TASK DESCRIPTION: In the article on the PET bottle recycling rate, the sentence beginning "For example, in 2017" names the products that RPET went into. List every one of them.

[Opening SOURCE EXTRACT section]

PET bottle recycling rate rises to 29.2 percent
Posted on November 15th, 2018 by plasticycle
PlastiCycle is proud to help contribute to the increase in domestic plastic recycling!
Jared Paben
The U.S. PET bottle recycling rate inched upward last year, as domestic reclaimers gobbled up the recovered plastic volumes no longer being consumed by foreign buyers.
The recycling rate was estimated at 29.2 percent in 2017, up from 28.4 percent the year before, according to a report from The National Association for PET Container Resources (NAPCOR) and The Association of Plastic Recyclers (APR). The report was released today.
“Demand for RPET continues to be healthy, and we have capacity and infrastructure to meet those needs,” stated Tom Busard, NAPCOR chairman, chief procurement officer for Plastipak Packaging and president of Clean Tech, Plastipak’s recycling affiliate. “However, we have more work to do to improve the quality and volume of PET that goes to our reclaimers.”
The 2017 report notes a continuation of a trend of decreasing recovered PET exports. Last year, U.S. exports of the plastic constituted the lowest export fraction since 2004, at only 16 percent of total collection. U.S. reclaimers were able to take up the slack, according to the report.
“Total post-consumer bottles recycled and used by reclaimers was supported by strong domestic demand for the material,” according to a press release.
There were shifts in usage by different U.S. and Canadian manufacturers, however. For example, in 2017, total RPET going into fiber, sheet, thermoforms and strapping increased, but the weight going into new bottles decreased.
Steve Alexander, president of APR, noted the keys to continued growth are both increased end-user demand for RPET and designing bottles for recyclability.
“Despite challenges with increased contamination and demand markets, the RPET industry continues to demonstrate its strength in terms of consistent domestic material purchases and investment in enhanced processing capacity,” he stated in the release. “The industry is superbly situated to work with all segments of the demand market to meet their sustainability challenges.”
The 2017 recycling rate signals a halt to the slide experienced a year earlier. Tough markets battered the industry in 2016, leading to a number of plants going off-line, a fact that helped contribute to a lower overall PET recycling rate.
The annual analysis has been produced by NAPCOR for 23 years. This is the 13th year NAPCOR and APR have worked jointly to produce it.
In other PET news, CarbonLite today announced the signing of a contract with Nestlé Waters North America, allowing the PET reclaimer to move forward building a 200,000-square-foot plant in Pennsylvania.

[Closing SOURCE EXTRACT section]
[Opening RECORD EXCERPTS section]

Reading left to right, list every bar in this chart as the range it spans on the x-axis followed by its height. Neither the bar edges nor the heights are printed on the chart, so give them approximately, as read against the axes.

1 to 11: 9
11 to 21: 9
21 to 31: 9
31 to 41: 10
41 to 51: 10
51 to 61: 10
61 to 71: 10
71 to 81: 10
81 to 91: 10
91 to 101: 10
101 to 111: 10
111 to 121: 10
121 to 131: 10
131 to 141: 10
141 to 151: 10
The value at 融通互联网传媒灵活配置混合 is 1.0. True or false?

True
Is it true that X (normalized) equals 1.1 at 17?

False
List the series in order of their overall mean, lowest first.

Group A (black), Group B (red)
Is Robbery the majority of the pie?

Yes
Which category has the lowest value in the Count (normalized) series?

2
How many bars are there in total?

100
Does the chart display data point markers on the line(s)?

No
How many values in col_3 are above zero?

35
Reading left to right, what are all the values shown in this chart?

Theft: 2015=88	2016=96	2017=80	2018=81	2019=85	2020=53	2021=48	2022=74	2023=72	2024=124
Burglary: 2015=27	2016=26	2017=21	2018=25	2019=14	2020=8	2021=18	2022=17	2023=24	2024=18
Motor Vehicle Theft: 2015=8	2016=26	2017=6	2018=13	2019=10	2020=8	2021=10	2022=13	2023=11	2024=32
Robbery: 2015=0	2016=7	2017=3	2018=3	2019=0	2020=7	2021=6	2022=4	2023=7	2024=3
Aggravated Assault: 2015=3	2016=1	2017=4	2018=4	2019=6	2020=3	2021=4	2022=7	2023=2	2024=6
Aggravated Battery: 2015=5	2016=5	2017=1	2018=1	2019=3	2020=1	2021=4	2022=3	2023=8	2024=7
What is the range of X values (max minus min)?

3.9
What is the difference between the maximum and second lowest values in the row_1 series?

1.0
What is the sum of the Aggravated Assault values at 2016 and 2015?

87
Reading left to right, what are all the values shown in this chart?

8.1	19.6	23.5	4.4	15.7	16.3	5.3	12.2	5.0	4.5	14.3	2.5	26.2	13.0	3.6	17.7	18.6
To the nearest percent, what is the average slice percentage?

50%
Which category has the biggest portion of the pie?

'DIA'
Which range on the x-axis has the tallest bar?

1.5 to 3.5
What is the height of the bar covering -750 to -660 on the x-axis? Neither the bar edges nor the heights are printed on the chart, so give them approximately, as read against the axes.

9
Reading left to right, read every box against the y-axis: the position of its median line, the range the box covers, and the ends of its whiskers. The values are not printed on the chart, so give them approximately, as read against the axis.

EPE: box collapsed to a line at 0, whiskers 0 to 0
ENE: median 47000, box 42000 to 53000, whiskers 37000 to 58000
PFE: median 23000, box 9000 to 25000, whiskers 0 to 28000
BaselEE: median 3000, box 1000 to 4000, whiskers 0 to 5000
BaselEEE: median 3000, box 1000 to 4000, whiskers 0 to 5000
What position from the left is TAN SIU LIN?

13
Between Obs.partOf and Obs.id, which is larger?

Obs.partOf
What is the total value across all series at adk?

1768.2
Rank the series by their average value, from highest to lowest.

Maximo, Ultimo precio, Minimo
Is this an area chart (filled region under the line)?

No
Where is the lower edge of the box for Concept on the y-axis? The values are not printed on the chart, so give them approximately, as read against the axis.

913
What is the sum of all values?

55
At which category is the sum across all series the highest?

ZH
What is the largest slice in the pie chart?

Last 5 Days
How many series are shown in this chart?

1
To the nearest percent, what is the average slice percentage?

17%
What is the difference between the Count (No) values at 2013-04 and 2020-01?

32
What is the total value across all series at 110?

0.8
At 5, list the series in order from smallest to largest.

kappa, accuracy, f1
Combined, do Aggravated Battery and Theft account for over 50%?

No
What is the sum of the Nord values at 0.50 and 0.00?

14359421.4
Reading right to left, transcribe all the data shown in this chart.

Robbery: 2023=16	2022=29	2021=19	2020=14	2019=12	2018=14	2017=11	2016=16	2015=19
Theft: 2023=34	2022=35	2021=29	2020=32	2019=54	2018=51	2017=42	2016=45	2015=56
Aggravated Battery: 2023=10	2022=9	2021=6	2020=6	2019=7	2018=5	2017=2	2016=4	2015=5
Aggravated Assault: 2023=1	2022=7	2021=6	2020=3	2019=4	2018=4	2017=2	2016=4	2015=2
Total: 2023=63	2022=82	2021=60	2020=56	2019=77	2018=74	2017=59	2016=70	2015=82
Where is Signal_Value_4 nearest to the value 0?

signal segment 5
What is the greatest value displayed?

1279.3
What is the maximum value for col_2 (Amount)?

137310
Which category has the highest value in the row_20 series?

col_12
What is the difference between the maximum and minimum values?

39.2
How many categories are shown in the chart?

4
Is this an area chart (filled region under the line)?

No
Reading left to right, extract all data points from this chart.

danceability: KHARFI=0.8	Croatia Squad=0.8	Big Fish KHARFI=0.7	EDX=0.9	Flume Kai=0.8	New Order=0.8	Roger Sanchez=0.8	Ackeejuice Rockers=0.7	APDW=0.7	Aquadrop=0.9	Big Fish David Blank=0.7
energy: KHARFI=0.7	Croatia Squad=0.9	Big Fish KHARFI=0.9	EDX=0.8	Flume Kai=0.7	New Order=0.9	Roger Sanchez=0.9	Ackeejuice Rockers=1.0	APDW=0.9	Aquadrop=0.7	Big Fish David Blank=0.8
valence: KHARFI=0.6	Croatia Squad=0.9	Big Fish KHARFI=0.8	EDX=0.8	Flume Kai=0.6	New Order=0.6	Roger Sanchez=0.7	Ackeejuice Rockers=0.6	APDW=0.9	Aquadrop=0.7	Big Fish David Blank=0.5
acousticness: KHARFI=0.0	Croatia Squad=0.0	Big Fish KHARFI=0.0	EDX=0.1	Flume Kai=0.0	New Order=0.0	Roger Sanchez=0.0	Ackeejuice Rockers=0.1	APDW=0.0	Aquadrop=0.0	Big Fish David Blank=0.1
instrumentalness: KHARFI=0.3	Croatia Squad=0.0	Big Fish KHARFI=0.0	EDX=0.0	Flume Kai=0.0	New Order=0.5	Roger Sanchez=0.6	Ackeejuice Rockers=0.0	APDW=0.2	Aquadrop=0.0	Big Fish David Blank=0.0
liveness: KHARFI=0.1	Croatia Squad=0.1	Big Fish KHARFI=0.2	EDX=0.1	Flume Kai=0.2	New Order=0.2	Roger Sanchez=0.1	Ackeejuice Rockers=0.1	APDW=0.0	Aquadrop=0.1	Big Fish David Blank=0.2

[Closing RECORD EXCERPTS section]

YOUR RESPONSE: Fiber, sheet, thermoforms, strapping, and new bottles.